Exercise -
Skip the pictures. Transcribe the rest of the data below without changing a word.

----

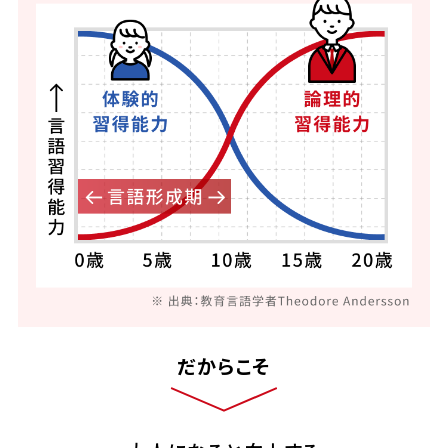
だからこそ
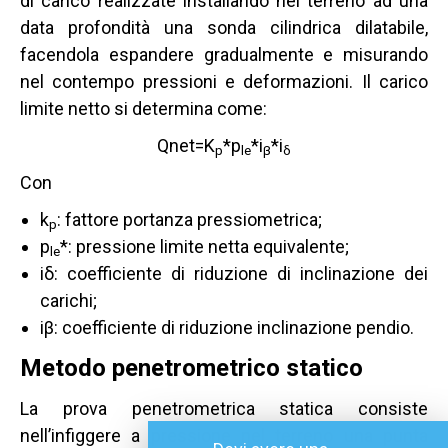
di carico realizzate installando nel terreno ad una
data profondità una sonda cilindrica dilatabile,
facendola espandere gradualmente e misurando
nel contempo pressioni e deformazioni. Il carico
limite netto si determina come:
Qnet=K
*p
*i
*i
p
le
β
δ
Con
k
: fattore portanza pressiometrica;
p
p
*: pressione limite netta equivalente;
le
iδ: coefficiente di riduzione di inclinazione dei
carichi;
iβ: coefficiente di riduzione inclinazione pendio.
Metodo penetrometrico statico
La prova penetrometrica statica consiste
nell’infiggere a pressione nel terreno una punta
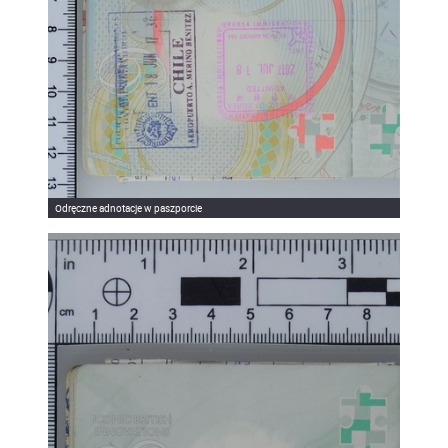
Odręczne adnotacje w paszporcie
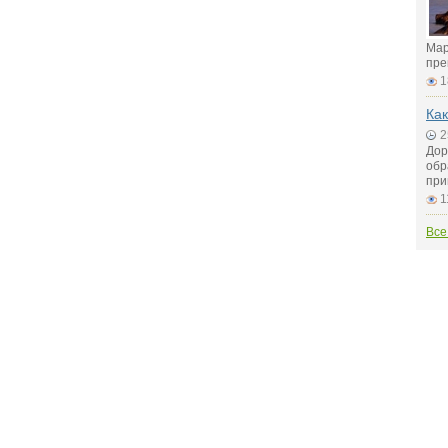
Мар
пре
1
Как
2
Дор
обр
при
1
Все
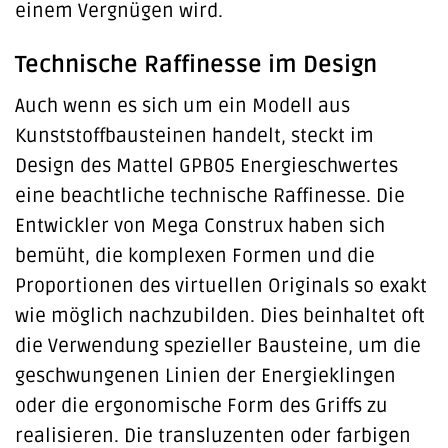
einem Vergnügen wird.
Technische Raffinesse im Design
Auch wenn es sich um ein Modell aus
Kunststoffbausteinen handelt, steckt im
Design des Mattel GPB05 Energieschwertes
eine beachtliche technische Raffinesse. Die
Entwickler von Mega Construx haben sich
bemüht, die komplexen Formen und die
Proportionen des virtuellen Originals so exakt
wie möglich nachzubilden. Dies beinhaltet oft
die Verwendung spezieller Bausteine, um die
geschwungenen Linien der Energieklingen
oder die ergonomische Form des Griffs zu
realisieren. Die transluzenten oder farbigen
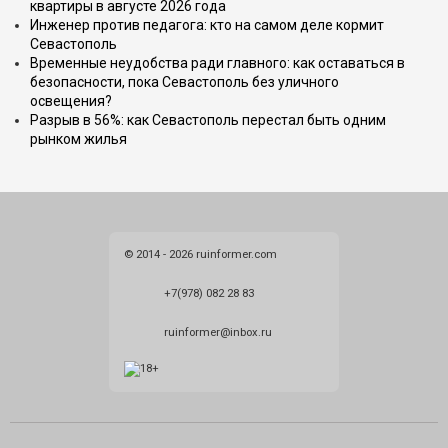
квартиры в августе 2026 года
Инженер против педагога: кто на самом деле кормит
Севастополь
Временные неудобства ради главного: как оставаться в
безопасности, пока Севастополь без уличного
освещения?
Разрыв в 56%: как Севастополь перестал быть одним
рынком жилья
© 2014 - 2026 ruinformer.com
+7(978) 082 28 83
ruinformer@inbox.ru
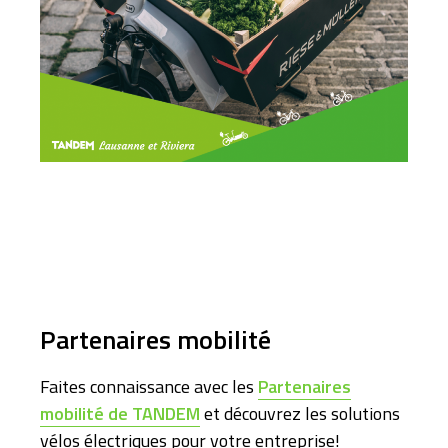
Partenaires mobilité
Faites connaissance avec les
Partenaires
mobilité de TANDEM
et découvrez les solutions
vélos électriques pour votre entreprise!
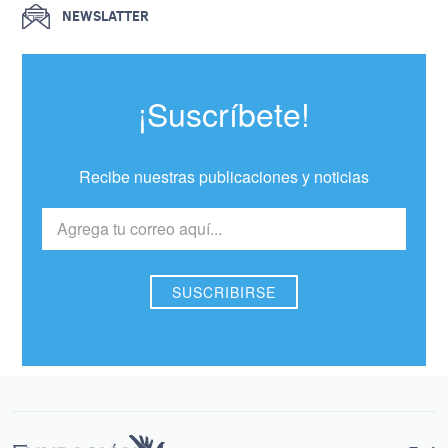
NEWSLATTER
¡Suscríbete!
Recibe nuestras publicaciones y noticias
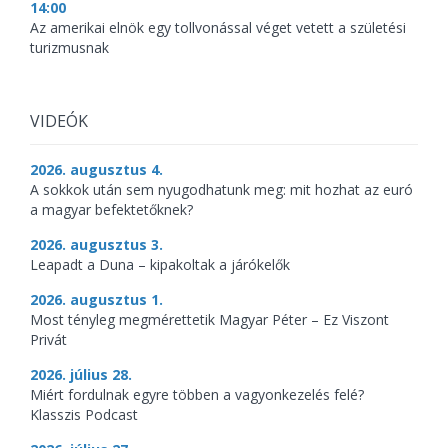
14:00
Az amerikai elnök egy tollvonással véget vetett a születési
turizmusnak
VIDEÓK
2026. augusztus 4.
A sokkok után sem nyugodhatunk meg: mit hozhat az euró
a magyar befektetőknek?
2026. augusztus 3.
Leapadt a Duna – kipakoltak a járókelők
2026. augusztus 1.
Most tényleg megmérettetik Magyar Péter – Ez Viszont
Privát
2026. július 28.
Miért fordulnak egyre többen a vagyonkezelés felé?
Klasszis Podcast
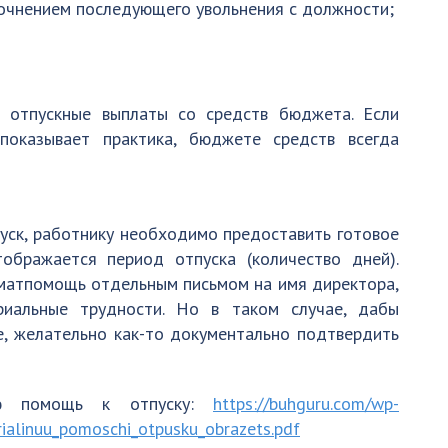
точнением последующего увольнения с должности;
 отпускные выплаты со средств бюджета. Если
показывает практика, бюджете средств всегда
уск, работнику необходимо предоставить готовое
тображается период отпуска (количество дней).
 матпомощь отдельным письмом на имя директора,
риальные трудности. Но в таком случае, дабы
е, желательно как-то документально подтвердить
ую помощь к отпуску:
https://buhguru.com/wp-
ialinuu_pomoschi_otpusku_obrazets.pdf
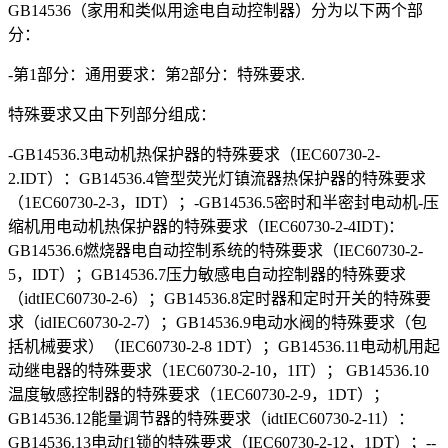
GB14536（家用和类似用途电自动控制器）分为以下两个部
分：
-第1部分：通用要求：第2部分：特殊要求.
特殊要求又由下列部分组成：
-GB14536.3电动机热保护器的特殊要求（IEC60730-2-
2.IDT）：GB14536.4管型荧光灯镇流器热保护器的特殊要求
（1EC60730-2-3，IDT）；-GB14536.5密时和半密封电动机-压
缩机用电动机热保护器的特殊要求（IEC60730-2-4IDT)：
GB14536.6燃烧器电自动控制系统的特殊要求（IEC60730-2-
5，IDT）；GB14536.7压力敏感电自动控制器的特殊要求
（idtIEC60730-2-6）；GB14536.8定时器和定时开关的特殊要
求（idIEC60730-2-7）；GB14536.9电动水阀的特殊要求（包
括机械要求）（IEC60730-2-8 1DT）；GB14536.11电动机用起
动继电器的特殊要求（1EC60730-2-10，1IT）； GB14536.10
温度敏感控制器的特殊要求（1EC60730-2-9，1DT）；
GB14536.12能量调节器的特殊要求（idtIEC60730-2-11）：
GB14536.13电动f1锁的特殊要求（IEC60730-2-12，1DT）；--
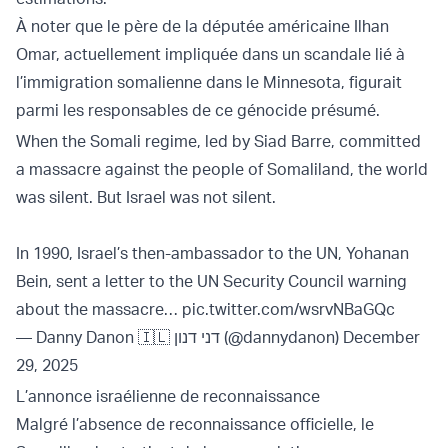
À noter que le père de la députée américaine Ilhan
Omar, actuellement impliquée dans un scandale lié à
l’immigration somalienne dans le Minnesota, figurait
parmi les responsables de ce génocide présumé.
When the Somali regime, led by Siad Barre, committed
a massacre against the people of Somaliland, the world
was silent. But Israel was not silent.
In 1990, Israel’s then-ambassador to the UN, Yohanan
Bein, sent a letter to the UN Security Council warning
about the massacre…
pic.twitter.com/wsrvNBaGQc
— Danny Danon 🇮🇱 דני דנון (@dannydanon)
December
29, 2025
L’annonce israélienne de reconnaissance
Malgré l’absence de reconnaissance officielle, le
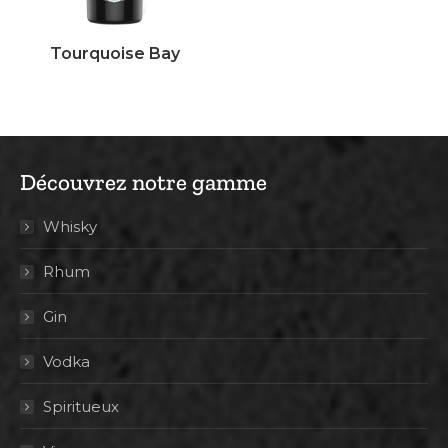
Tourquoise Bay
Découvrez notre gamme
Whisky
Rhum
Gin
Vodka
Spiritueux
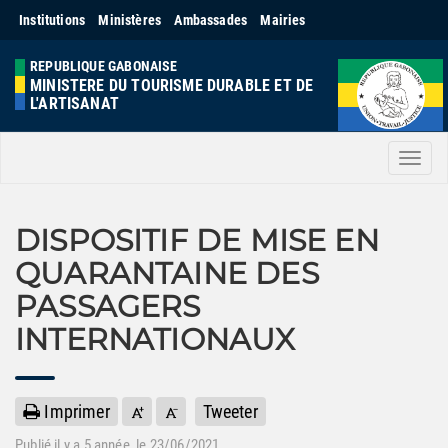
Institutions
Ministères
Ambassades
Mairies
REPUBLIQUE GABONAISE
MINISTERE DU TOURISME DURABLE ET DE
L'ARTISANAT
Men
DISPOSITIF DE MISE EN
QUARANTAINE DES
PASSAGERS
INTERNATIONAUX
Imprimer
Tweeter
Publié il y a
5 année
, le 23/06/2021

----

Answer for this exercise -
だからこそ
di carico realizzate installando nel terreno ad una
data profondità una sonda cilindrica dilatabile,
facendola espandere gradualmente e misurando
nel contempo pressioni e deformazioni. Il carico
limite netto si determina come:
Qnet=K
*p
*i
*i
p
le
β
δ
Con
k
: fattore portanza pressiometrica;
p
p
*: pressione limite netta equivalente;
le
iδ: coefficiente di riduzione di inclinazione dei
carichi;
iβ: coefficiente di riduzione inclinazione pendio.
Metodo penetrometrico statico
La prova penetrometrica statica consiste
nell’infiggere a pressione nel terreno una punta
Odręczne adnotacje w paszporcie
Мар
пре
1
Как
2
Дор
обр
при
1
Все
einem Vergnügen wird.
Technische Raffinesse im Design
Auch wenn es sich um ein Modell aus
Kunststoffbausteinen handelt, steckt im
Design des Mattel GPB05 Energieschwertes
eine beachtliche technische Raffinesse. Die
Entwickler von Mega Construx haben sich
bemüht, die komplexen Formen und die
Proportionen des virtuellen Originals so exakt
wie möglich nachzubilden. Dies beinhaltet oft
die Verwendung spezieller Bausteine, um die
geschwungenen Linien der Energieklingen
oder die ergonomische Form des Griffs zu
realisieren. Die transluzenten oder farbigen
квартиры в августе 2026 года
Инженер против педагога: кто на самом деле кормит
Севастополь
Временные неудобства ради главного: как оставаться в
безопасности, пока Севастополь без уличного
освещения?
Разрыв в 56%: как Севастополь перестал быть одним
рынком жилья
© 2014 - 2026 ruinformer.com
+7(978) 082 28 83
ruinformer@inbox.ru
Partenaires mobilité
Faites connaissance avec les
Partenaires
mobilité de TANDEM
et découvrez les solutions
vélos électriques pour votre entreprise!
NEWSLATTER
¡Suscríbete!
Recibe nuestras publicaciones y noticias
14:00
Az amerikai elnök egy tollvonással véget vetett a születési
turizmusnak
VIDEÓK
2026. augusztus 4.
A sokkok után sem nyugodhatunk meg: mit hozhat az euró
a magyar befektetőknek?
2026. augusztus 3.
Leapadt a Duna – kipakoltak a járókelők
2026. augusztus 1.
Most tényleg megmérettetik Magyar Péter – Ez Viszont
Privát
2026. július 28.
Miért fordulnak egyre többen a vagyonkezelés felé?
Klasszis Podcast
точнением последующего увольнения с должности;
 отпускные выплаты со средств бюджета. Если
показывает практика, бюджете средств всегда
уск, работнику необходимо предоставить готовое
тображается период отпуска (количество дней).
 матпомощь отдельным письмом на имя директора,
риальные трудности. Но в таком случае, дабы
е, желательно как-то документально подтвердить
ую помощь к отпуску:
https://buhguru.com/wp-
ialinuu_pomoschi_otpusku_obrazets.pdf
GB14536（家用和类似用途电自动控制器）分为以下两个部
分：
-第1部分：通用要求：第2部分：特殊要求.
特殊要求又由下列部分组成：
-GB14536.3电动机热保护器的特殊要求（IEC60730-2-
2.IDT）：GB14536.4管型荧光灯镇流器热保护器的特殊要求
（1EC60730-2-3，IDT）；-GB14536.5密时和半密封电动机-压
缩机用电动机热保护器的特殊要求（IEC60730-2-4IDT)：
GB14536.6燃烧器电自动控制系统的特殊要求（IEC60730-2-
5，IDT）；GB14536.7压力敏感电自动控制器的特殊要求
（idtIEC60730-2-6）；GB14536.8定时器和定时开关的特殊要
求（idIEC60730-2-7）；GB14536.9电动水阀的特殊要求（包
括机械要求）（IEC60730-2-8 1DT）；GB14536.11电动机用起
动继电器的特殊要求（1EC60730-2-10，1IT）； GB14536.10
温度敏感控制器的特殊要求（1EC60730-2-9，1DT）；
GB14536.12能量调节器的特殊要求（idtIEC60730-2-11）：
GB14536.13电动f1锁的特殊要求（IEC60730-2-12，1DT）；--
À noter que le père de la députée américaine Ilhan
Omar, actuellement impliquée dans un scandale lié à
l’immigration somalienne dans le Minnesota, figurait
parmi les responsables de ce génocide présumé.
When the Somali regime, led by Siad Barre, committed
a massacre against the people of Somaliland, the world
was silent. But Israel was not silent.
In 1990, Israel’s then-ambassador to the UN, Yohanan
Bein, sent a letter to the UN Security Council warning
about the massacre…
pic.twitter.com/wsrvNBaGQc
— Danny Danon 🇮🇱 דני דנון (@dannydanon)
December
29, 2025
L’annonce israélienne de reconnaissance
Malgré l’absence de reconnaissance officielle, le
Tourquoise Bay
Découvrez notre gamme
Whisky
Rhum
Gin
Vodka
Spiritueux
Institutions
Ministères
Ambassades
Mairies
REPUBLIQUE GABONAISE
MINISTERE DU TOURISME DURABLE ET DE
L'ARTISANAT
Men
DISPOSITIF DE MISE EN
QUARANTAINE DES
PASSAGERS
INTERNATIONAUX
Imprimer
Tweeter
Publié il y a
5 année
, le 23/06/2021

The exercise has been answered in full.